In contrast, the VRC Ad5 vector has the E1, E3 and E4 genes deleted. In the paper, the researchers compare adenoviral protein synthesis after in vitro infection with a vector containing deletions in E1/E3 versus deletions in E1, E3 and E4. The results show that synthesis of the early adenoviral protein ssDNA binding protein (DBP) and the capsid proteins (hexon, penton base and fiber) is significantly lower with the triple-deleted vector; the capsid proteins in particular appear barely detectable. 

An additional analysis of CD4 and CD8 T cell responses to vector proteins in 31 human recipients of the VRC vaccine is consistent with the protein synthesis data. At four weeks after immunization, statistically significant increases in CD4 and CD8 T cell responses to the HIV Env antigen encoded by the vector were detectable At the same time point, only CD8 T cell responses to the Ad5 hexon protein showed a significant increase in magnitude. CD4 T cell responses to the hexon protein increased slightly overall, but the change did not reach statistical significance. There were no significant changes in either CD4 or CD8 T cell responses to the adenovirus E2A protein. Echoing several other recent studies, no correlation was found between baseline adenovirus-specific CD4 T cell responses and anti-Ad5 neutralizing antibody titers.

In sum, if the enhancement of susceptibility to HIV infection documented in a subset of STEP participants was somehow related to Ad5 protein expression by the Merck vector, these data might suggest that the VRC Ad5 vaccine would not be similarly affected. However, unless some clear correlate of the enhanced susceptibility in STEP emerges – which at this point seems unlikely – then it is hard to imagine a scenario in which the FDA would approve another test of an Ad5 vaccine among the population that was most at risk for enhancement in STEP (uncircumcised men, particularly those with pre-existing neutralizing antibodies to Ad5).

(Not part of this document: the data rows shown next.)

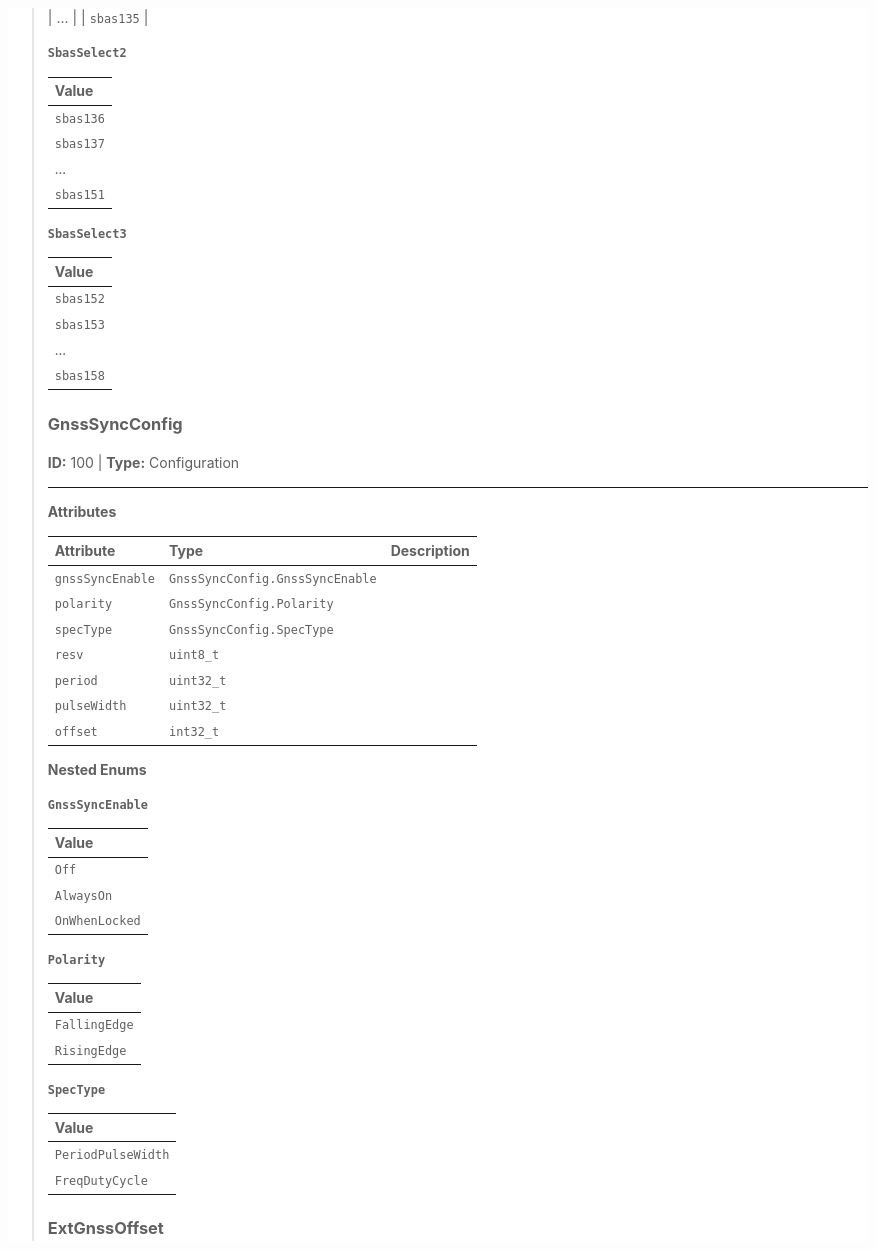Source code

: > | ...       |
> | `sbas135` |
>
> **`SbasSelect2`**
>
> | Value     |
> |:----------|
> | `sbas136` |
> | `sbas137` |
> | ...       |
> | `sbas151` |
>
> **`SbasSelect3`**
>
> | Value     |
> |:----------|
> | `sbas152` |
> | `sbas153` |
> | ...       |
> | `sbas158` |
>
> ### GnssSyncConfig
> >
>
> **ID:** 100 | **Type:** Configuration
> ***
> **Attributes**
>
> | Attribute      | Type                           | Description |
> |:---------------|:-------------------------------|:------------|
> | `gnssSyncEnable` | `GnssSyncConfig.GnssSyncEnable`|             |
> | `polarity`       | `GnssSyncConfig.Polarity`      |             |
> | `specType`       | `GnssSyncConfig.SpecType`      |             |
> | `resv`           | `uint8_t`                      |             |
> | `period`         | `uint32_t`                     |             |
> | `pulseWidth`     | `uint32_t`                     |             |
> | `offset`         | `int32_t`                      |             |
>
> **Nested Enums**
>
> **`GnssSyncEnable`**
>
> | Value          |
> |:---------------|
> | `Off`          |
> | `AlwaysOn`     |
> | `OnWhenLocked` |
>
> **`Polarity`**
>
> | Value         |
> |:--------------|
> | `FallingEdge` |
> | `RisingEdge`  |
>
> **`SpecType`**
>
> | Value             |
> |:------------------|
> | `PeriodPulseWidth`|
> | `FreqDutyCycle`   |
>
> ### ExtGnssOffset
> >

J. Virol. doi:10.1128/JVI.00384-09

Multiply-deleted replication-defective adenovirus vectors do not induce measurable vector-specific T cells in human trials

Richard A. Koup, Laurie Lamoreaux, David Zarkowsky, Robert T. Bailer, C. Richter King, Jason G. D. Gall, Douglas E. Brough, Barney S. Graham, and Mario Roederer

Immunology Laboratory, Immunology Core Section, Clinical Trials Core, and ImmunoTechnology Section, Vaccine Research Center, National Institute of Allergy and Infectious Diseases, National Institutes of Health, Bethesda, MD, USA; GenVec Inc. Gaithersburg, MD, USA

The magnitude and character of adenovirus type 5 (Ad5) -specific T cells was determined in volunteers with and without pre-existing neutralizing antibodies (NA) to Ad5 who received rAd5-based HIV vaccines. There was no correlation between T cell responses and NA to Ad5. There was no increase in magnitude or activation state of Ad5-specific CD4+ T cells at time points where antibodies to Ad5 and T cell responses to the recombinant gene products could be measured. These data indicate that rAd5-based vaccines containing deletions in the E1, E3 and E4 region do not induce appreciable expansion of vector-specific CD4+ T cells.